An interactive command shell who deals with Spanish natural language and outer world.

Why Concha?

Because it is a shell... and a bad word in Latin America.

Concha aims to use Spanish natural language as a programming language, not just because it is cool, but because Spanish is a pretty ruled language (it is officially handled by the Real Academia Española, or RAE.

Which are the main goals

There are two main goals:

  • There are many natural languages who can answer questions related to an "internal world". Concha must interact with outer world, mainly through HTTP calls in the most flexible way possible.
  • There are plenty of chatbots who interact with your phone to set up an alarm or to buy things in your favorite online, but those are pre-trained tricks. Concha must be able to be taught about new tricks. This is not deep learning but superficial teaching.

Current status

Currently Concha can:

  • Be taught about new tricks through HTTP services, described in JSON format according to CoNNL Universal Dependences
  • React upon action requests sent in plain Spanish documents according to stored tricks. All of them are stored as resources for future reference and usage.
  • Define external actions to interact ith external HTTP GET and POST services
  • Define internal actions to TREAT a document or part of it in order to do direct modifications or to recursively explore new approaches to the full document.
  • Build unattended constructs of different tricks in a recursive manner to solve documents who have dependent clauses.
  • Respond in plain Spanish combining parts of incoming document or intermediate tricks output.

Current extra-bonusses:

  • There's a Servers mock to play with as an external orld playground
  • It was meant to be Spanish only, but... what the heck! it speaks 40 more languages as well, English included (you have to download the proper model for the SyntaxNet Universal Parser).

Currently Concha has some limitations:

  • It has no persistence. All tricks are forgotten once it stops.
  • It is synchronous
  • It calls in an extremely innefficient way to external parsers (who runs several paralel TensorFlow models loading from scratch every call), so response times can go far beyond 10 seconds.

Comparison to Shellscript It is not a programming language yet. If we compare it to a common shell script it only does:

  • Command acceptance (HTTP endpoint acts as a prompt).
  • Process execution (HTTP).
  • Processes pipelining (|) joining outputs with inputs (done in an autonomous way in this case)
  • Process execution return value (following HTTP coding).

→ Information given:

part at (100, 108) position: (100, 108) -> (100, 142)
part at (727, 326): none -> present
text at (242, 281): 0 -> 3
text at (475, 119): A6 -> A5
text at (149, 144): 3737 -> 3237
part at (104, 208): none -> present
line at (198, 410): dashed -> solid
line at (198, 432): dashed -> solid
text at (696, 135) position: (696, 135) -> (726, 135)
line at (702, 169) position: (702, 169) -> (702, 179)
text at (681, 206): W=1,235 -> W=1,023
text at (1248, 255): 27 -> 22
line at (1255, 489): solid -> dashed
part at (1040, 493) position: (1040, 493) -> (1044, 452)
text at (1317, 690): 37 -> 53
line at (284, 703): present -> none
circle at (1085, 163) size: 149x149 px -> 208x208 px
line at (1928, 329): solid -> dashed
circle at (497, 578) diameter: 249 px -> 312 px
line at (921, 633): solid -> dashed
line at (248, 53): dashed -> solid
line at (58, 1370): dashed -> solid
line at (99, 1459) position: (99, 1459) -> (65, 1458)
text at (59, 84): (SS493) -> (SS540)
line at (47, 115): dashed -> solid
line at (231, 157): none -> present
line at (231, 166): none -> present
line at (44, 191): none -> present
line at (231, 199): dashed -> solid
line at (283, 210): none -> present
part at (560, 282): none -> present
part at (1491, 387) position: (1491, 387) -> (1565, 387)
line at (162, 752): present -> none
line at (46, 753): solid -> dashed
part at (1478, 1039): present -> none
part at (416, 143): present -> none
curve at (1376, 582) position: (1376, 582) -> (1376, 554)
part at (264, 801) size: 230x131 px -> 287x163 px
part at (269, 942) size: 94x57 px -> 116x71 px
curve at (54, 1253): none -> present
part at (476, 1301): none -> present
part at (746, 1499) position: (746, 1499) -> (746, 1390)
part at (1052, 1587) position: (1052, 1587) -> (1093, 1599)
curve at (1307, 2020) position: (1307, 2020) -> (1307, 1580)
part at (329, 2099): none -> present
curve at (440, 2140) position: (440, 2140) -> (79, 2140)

→ Prompt:
Reproduce the portion of the Concha shell description that opens with the words containing "Currently Concha has" and closes with "Process execution (HTTP).".

→ Reply:
Currently Concha has some limitations:

  • It has no persistence. All tricks are forgotten once it stops.
  • It is synchronous
  • It calls in an extremely innefficient way to external parsers (who runs several paralel TensorFlow models loading from scratch every call), so response times can go far beyond 10 seconds.

Comparison to Shellscript It is not a programming language yet. If we compare it to a common shell script it only does:

  • Command acceptance (HTTP endpoint acts as a prompt).
  • Process execution (HTTP).